Les vols de Progress ont déjà été réduits (de 4 à 3), et Roscosmos a annoncé cette année une diminution des équipages (2 cosmonautes russes sur l'ISS en permanence au lieu de trois). Il s'agit officiellement d'une mesure d'économie, mais des sources internes à Roscosmos laisseraient penser que ce ne serait que la partie émergée d'un très gros iceberg. Une partie des décideurs souhaite en effet un désengagement partiel de la Russie dans l'ISS. La réduction des équipages et le refus de qualifier le nouveau module Nauka (MLM) seraient des conséquences de cet état de fait. L'avenir nous en dira certainement plus.
En attendant, il est possible que des touristes volent en 2017 sur les sièges libres des Soyouz MS. Cette nouvelle version du vaisseau est d'ailleurs la principale avancée en 2016 dans le domaine des vols habités.

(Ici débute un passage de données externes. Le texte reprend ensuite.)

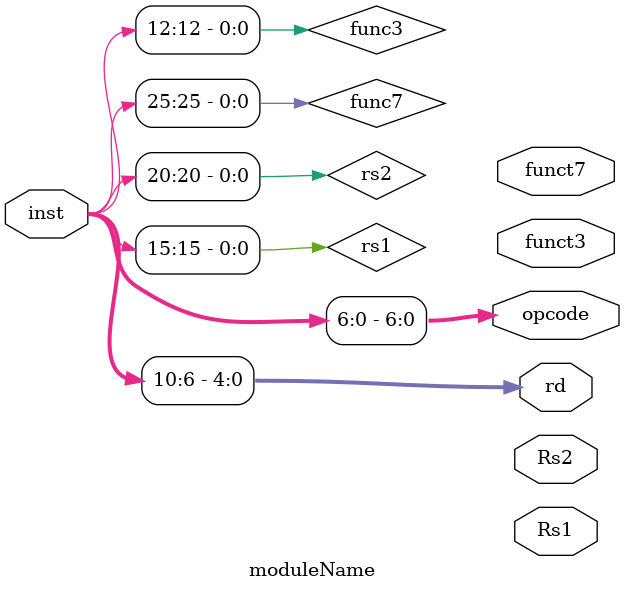
<source format=v>
module moduleName (
    input  [31:0]inst,
    output [4:0] Rs1,
    output [4:0] Rs2,
    output [4:0] rd,
    output [6:0] funct7,
    output [4:0] funct3,
    output [6:0] opcode,
);
    assign rs1 = inst[19:15];
    assign rs2 = inst[25:20];
    assign rd = inst[11:6];
    assign func7 = inst[31:25];
    assign func3 = inst[15:12];
    assign opcode = inst[6:0];

endmodule
</source>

Elle n'offre pas de capacité significativement supérieure à la version Soyouz TMA-M, mais elle doit permettre à terme de réaliser des rendez-vous avec l'ISS en 1h30, de diminuer la dépendance envers l'Ukraine (et donc à la sécurisation de la production) et de supprimer un grand nombre d'obsolescences.
En 2016, Roscosmos a aussi lancé le développement d'une nouvelle famille de vaisseaux pour remplacer les Soyouz et Progress dans le rôle de desserte de l'orbite basse. On devrait avoir du nouveau à ce sujet en 2017.
6. La science spatiale, le parent pauvreSeulement deux missions scientifiques cette année : Lomonossov et ExoMars-2016. Elles sont réussies toutes les deux, mais les nouvelle orientations confirment que les projets dans ce domaine sont tous revus à la baisse, voire annulés.